On Tue, 14 Dec 2004 12:03:01 -0700 (MST), Ara.T.Howard
<[EMAIL PROTECTED]> wrote:
On Tue, 14 Dec 2004, Christopher Petrilli wrote:

Has anyone had any experience in storing a million or more rows in a
SQLite3 database?  I've got a database that I've been building, which gets
250 inserts/second, roughly, and which has about 3M rows in it.  At that
point, the CPU load is huge.

Note that I've got syncing turned off, because I'm willing to accept the
risks.

Thoughts?

Chris

--
| Christopher Petrilli
| [EMAIL PROTECTED]

on linux perhaps?

   cp ./db /dev/shm && a.out /dev/shm/db && mv /dev/shm/db ./db

this will be fast.

Right, but not really workable when total DB size is in gigabytes. :-)

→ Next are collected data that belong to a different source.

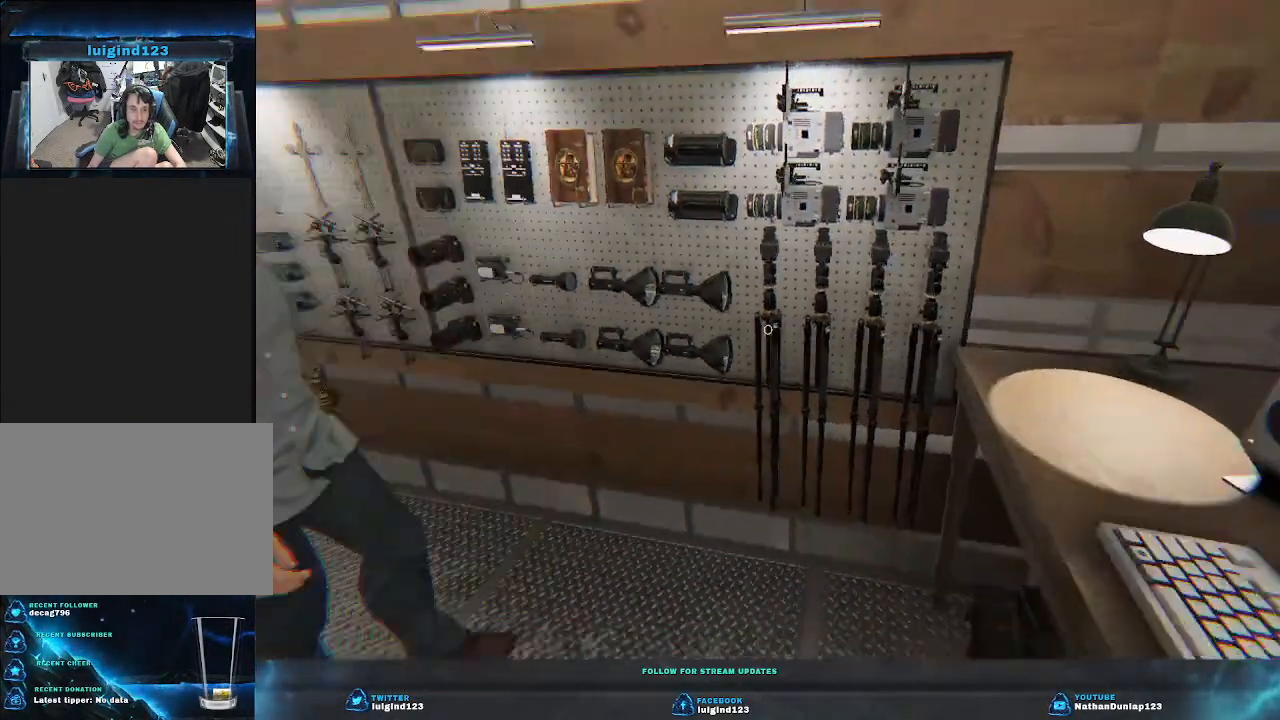
{"keys": [], "events": []}
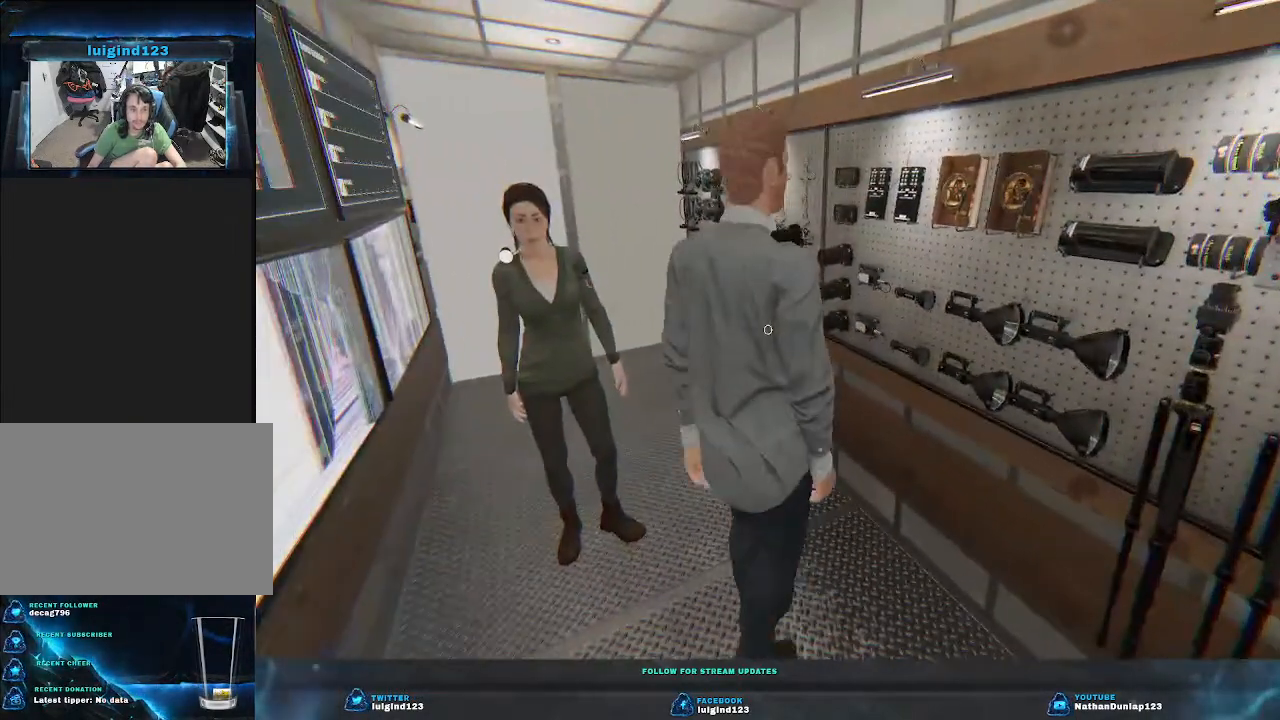
{"keys": [], "events": []}
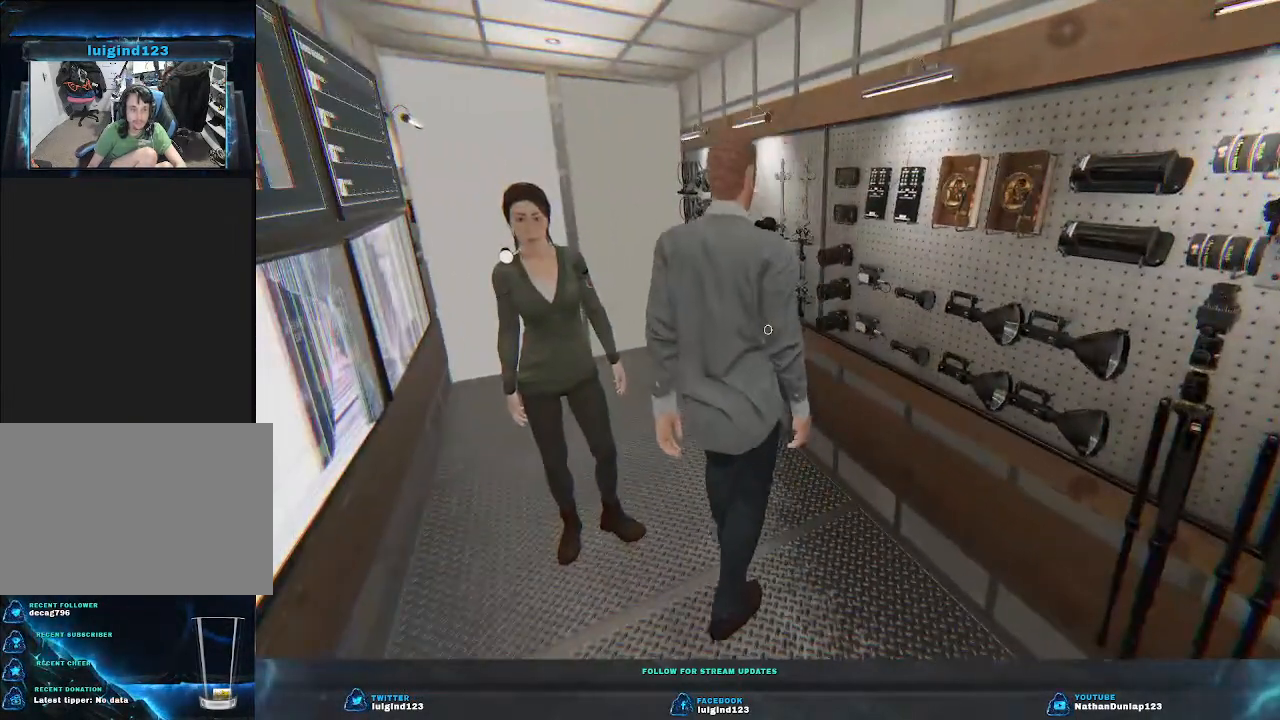
{"keys": [], "events": []}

ya never know - it's hard to beat the kernel with regards to io... gigabytes of ram are cheap too compared to a couple days of a prgrammer's time.

are you sure it's not YOUR 'building' code which is killing the cpu?  can
you gperf it?

Yes, my code is using under 20% of the CPU. The rest is basically blocked up in sqlite3 code, and kernel time. In order to eliminate all possibility of my code being the issue, I actually built a rig that prebuilds 10,000 rows, and inserts them in sequence repeatedly putting new primary keys on them as its going alone. So the system basically just runs in a loop doing sqlite calls.

this is probably a stupid question - but are the inserts inside of a transaction?